The concept is more applicable these days because it identifies the constraints that lie in
the path of the business. It is carried in a five-step process. This has been mentioned as
follows:
* Firstly, identification of the constraints is done.
* Then, the companies decide the ways of constraint exploitation.
* It makes the entire system aligned as per as the decision taken.
3. * Then, a negative strategy is used to increase the capacity of the organizations to handle
more constraints.
* Then, the companies' see whether the constraints have been removed as a result of this.
If it hasn't then they go back at identification part. (Constraint Management, 2010)
Advantages of Non-financial aspects and Disadvantages of Financial aspects
The biggest disadvantage of the financial aspect is that it does not consider the broad
view of the business. The companies have to give maximum regard to the available
monetary benefits. If this is not reached, the management would not recommend for a
certain activity to take place as a part of its functioning. There have been many
companies in the past which have lost to great extents because of such a disastrous
situation. One can take IBM for example. The company could not sustain the fact that it
was not making immediate profits. As a result, they sold their laptop manufacturing and
saw the other company making huge benefits.
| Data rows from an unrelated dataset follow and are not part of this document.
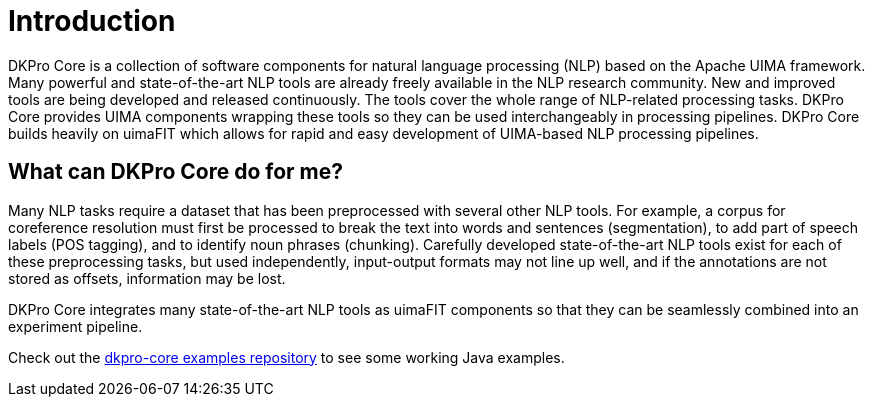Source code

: // Copyright 2013
// Ubiquitous Knowledge Processing (UKP) Lab
// Technische Universität Darmstadt
// 
// Licensed under the Apache License, Version 2.0 (the "License");
// you may not use this file except in compliance with the License.
// You may obtain a copy of the License at
// 
// http://www.apache.org/licenses/LICENSE-2.0
// 
// Unless required by applicable law or agreed to in writing, software
// distributed under the License is distributed on an "AS IS" BASIS,
// WITHOUT WARRANTIES OR CONDITIONS OF ANY KIND, either express or implied.
// See the License for the specific language governing permissions and
// limitations under the License.

[[sect_introduction]]
= Introduction

DKPro Core is a collection of software components for natural language processing (NLP) 
based on the Apache UIMA framework. 
Many powerful and state-of-the-art NLP tools are already freely available in the NLP
research community. New and improved tools are being developed and released continuously.
The tools cover the whole range of NLP-related processing tasks. DKPro Core provides UIMA
components wrapping these tools so they can be used interchangeably in processing pipelines.
DKPro Core builds heavily on uimaFIT which allows for rapid and easy development of
UIMA-based NLP processing pipelines.

////
EJ adding this section "What can DKPro Core do for me"
////
== What can DKPro Core do for me?

Many NLP tasks require a dataset that has been preprocessed with several other NLP tools.  
For example, a corpus for coreference resolution must first be processed to break the 
text into words and sentences (segmentation), to add part of speech labels (POS tagging), 
and to identify noun phrases (chunking).  Carefully developed state-of-the-art NLP tools 
exist for each of these preprocessing tasks, but used independently, input-output formats 
may not line up well, and if the annotations are not stored as offsets, information may 
be lost.

DKPro Core integrates many state-of-the-art NLP tools as uimaFIT components so that they 
can be seamlessly combined into an experiment pipeline.

Check out the https://github.com/dkpro/dkpro-core-examples[dkpro-core examples repository]
to see some working Java examples.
An advantage of the non-financial aspect is that it allows the time for training. We all
know that training is one of those areas which consume a lot of money in the beginning.
The immediate profits associated with the same might not be as much as compared to the
amount of money put into doing it. But, the non-financial aspect gives respect to the
long-term advantages associated with the training. This is generally not given any
attention from the financial point of view which considers only the short run.
The non-financial aspects build a reputation for a company. It helps a company take up
strategies like cost-differentiation. These strategies are extremely helpful in making a
company the cost leader in the market. The financial perspective might never give any
room for the same. Under the dynamic environment of today, it become a must for
companies to look for strategies like this.
Conclusion
As most of the companies of today have further strengthened and even widened their
visions, simply looking for the monetary profits as a part of the performance
measurement criterion is not worth mush scope. As for example, technology has been
advancing at a tremendous pace these days. This is because; organizations are putting in a
huge amount of money in Research and development. If the companies follow the
economic value added approach or the activity-based costing approach, they would not
have the heart to invest to such large extents. In the short-term, they can have a good flow
of cash with them, but as we have seen companies like Procter & Gamble advance to
such great extents, success at the international level can only come through investment in
technology.
So, the method of financial performance measurement is not viable in the current era. It is
certainly better to use the non-financial aspects of performance measurement as we have
seen. The reason for the same is that they aim for the development of the total quality of
4. the products. In this era of completion where the product life cycles are dependent on the
efficiency of the companies to be able to maintain their products in the market,
companies need to focus more on customer satisfaction than anything else. This is
possible to a larger extent in non-financial performance measurement.